Chess was Varga’s passion. The bar ran midweek tournaments that were dangerous, florid affairs. Tuesday and Wednesday was the topsy-turvy weekend for the workers at Coney who were otherwise kept busy Saturday and Sunday with their shows and professional roles when the rest of New York wanted relaxation and fun. On these uneventful days they took their break from the jaunty, vulgar entertainment world, shut down their bodies and their rides, and became just normal folk with leisure time. Some went into the city for their own entertainment, the art of the museums, the excitement and invisibility of walking amid the thronging masses in Manhattan. Brooklyn absorbed many of the workers back into its massive corners where they sat out on stoops and gossiped about the Island, scrubbed costumes clean and hung breeches with tail-sleeves out to dry. Corporeal deformity and mystery were packed away. Ordinary speech was made, and love; sleep was enjoyed, vigs and bills were paid.

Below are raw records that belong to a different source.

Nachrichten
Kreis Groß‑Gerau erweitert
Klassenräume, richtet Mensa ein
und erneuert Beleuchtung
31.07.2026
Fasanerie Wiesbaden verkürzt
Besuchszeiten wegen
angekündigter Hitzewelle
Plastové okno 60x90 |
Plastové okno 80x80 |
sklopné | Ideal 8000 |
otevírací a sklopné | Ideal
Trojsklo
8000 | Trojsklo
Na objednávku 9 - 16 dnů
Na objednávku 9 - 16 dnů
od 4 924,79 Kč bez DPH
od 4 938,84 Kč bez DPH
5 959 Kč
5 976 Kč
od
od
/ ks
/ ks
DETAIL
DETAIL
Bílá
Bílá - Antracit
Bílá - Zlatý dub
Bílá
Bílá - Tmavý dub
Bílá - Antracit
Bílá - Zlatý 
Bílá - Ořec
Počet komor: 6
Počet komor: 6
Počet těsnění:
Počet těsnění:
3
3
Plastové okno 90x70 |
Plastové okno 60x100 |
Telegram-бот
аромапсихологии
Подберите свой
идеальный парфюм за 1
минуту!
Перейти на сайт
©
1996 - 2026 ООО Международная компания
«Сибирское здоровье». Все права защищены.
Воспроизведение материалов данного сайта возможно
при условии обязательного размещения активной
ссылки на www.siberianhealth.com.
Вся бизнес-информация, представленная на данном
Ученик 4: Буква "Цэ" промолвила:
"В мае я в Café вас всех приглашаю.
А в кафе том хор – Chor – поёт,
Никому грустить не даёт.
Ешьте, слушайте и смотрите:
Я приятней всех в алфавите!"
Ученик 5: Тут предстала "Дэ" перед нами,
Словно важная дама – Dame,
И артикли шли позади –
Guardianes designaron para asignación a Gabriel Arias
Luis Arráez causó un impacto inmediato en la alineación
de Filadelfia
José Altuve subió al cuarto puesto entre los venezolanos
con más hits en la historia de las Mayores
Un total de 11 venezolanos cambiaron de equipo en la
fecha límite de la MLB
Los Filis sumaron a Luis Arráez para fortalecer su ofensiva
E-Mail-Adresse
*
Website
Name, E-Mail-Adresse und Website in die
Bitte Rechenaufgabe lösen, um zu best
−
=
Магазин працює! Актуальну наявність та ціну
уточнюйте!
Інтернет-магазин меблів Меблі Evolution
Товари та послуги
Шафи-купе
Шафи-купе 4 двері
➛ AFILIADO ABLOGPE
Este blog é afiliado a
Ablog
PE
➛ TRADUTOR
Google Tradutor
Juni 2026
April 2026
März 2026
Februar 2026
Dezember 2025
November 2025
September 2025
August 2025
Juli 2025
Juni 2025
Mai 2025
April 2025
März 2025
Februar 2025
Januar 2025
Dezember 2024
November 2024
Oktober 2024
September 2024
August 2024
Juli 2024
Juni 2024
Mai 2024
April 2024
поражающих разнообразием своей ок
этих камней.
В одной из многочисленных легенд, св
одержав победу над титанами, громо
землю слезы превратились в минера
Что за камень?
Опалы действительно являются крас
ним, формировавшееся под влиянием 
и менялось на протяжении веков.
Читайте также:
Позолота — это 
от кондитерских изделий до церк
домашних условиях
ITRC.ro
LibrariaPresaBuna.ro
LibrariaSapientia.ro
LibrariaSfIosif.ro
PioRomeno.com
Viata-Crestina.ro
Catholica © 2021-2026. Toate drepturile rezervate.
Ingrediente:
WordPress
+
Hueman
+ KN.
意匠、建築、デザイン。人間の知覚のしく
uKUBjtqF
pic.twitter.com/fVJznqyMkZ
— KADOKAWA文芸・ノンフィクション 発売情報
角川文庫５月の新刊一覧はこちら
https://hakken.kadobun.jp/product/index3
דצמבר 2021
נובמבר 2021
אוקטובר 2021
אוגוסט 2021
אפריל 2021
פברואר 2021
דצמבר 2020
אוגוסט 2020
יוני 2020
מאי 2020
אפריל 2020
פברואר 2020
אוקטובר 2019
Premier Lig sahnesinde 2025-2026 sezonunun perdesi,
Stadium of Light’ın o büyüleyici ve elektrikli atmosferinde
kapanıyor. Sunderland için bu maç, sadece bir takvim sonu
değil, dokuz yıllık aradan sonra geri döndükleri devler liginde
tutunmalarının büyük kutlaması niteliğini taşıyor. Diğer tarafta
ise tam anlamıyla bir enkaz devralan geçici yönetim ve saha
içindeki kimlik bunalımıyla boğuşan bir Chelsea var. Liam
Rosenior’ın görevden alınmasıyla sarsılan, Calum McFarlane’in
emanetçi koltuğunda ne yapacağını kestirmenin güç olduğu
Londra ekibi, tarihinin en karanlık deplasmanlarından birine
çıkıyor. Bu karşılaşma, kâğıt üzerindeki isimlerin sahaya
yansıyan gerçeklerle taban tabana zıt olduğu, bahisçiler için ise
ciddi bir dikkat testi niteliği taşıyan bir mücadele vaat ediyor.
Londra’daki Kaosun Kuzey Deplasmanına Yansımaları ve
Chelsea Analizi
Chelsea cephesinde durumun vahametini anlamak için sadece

It was never clear how the chess tournaments got started, it was simply understood that that’s where they were held. Mary and Valerie themselves did not play the game, and the tournaments had been running before they took over the establishment. Since Cy had first started coming to Varga there had been chess gatherings. The game was not played as he had always imagined it to be played, in the drawing rooms of nice houses between fathers and sons, in the expansive high-ceilinged rooms of European manors and estates, to polite, white-gloved applause. It was played viciously and inconsiderately. With expletives and bets. Legend had it a player had been stabbed in the gaming room of Varga over a debate about the origin of the game itself. One man had said China, his opponent maintained India, tempers frayed, a knife appeared and things got crazy. The fight was barely a fight at all, just one sharp stroke that punctured a lung, and Mr China was carted out feet first only two theoretical moves away from the first check of the game. It seemed that intellect and bohemian temper were not exclusive features in Varga. No watches or sand-timers were employed to keep the proceedings moving along – though if a player was taking too long to make a move the opponent was permitted to use psychological tactics as encouragement. Inciting comments, provocative gestures, cigarette smoke blown casually in a face. Frequently the tournaments went on until the early hours of the morning, or into the next day. Riley would have said that it was a canny contravention, the game of princes and goddesses had been well and truly bastardized by a proletariat rabble. Those who did not play often observed the games, catching their breath when a rook swept away a bishop, clearing an open weft-ward path to the unprotected king, and adding to the already flinty tension. If the noise of the audience increased, or news of a queen’s gambit broke, it passed along the rows of spectators, and new onlookers would be drawn from the other rooms, squeezing in to the smoky gaming arena. It was said more games ended in an argument or a skirmish in Varga than with capitulation or a victory move. That was just the way things went.